● WHAT YOU HAVE TO DO: The answer must be every line from the entries below that contains "Функция".

(Saved data entries)

◆ ◆ ◆ ◆

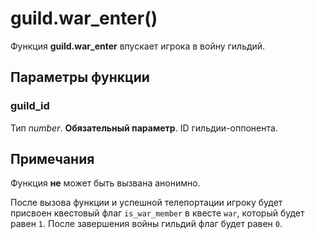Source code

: # guild.war_enter()
Функция **guild.war_enter** впускает игрока в войну гильдий.

## Параметры функции
### guild_id
Тип *number*. **Обязательный параметр**. ID гильдии-оппонента.

## Примечания
Функция **не** может быть вызвана анонимно.

После вызова функции и успешной телепортации игроку будет присвоен квестовый флаг `is_war_member` в квесте `war`, который будет равен `1`. После завершения войны гильдий флаг будет равен `0`.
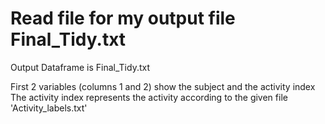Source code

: 
# Read file for my output file Final_Tidy.txt


Output Dataframe is Final_Tidy.txt

First 2 variables (columns 1 and 2) show the subject and the activity index
The activity index represents the activity according to the given file 'Activity_labels.txt'


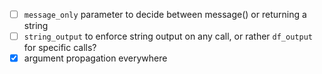 - [ ] `message_only` parameter to decide between message() or returning a string
- [ ] `string_output` to enforce string output on any call, or rather `df_output` for specific calls?
- [x] argument propagation everywhere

◆ ◆ ◆ ◆

● RESPONSE TO THE TASK:
Функция **guild.war_enter** впускает игрока в войну гильдий.
Функция **не** может быть вызвана анонимно.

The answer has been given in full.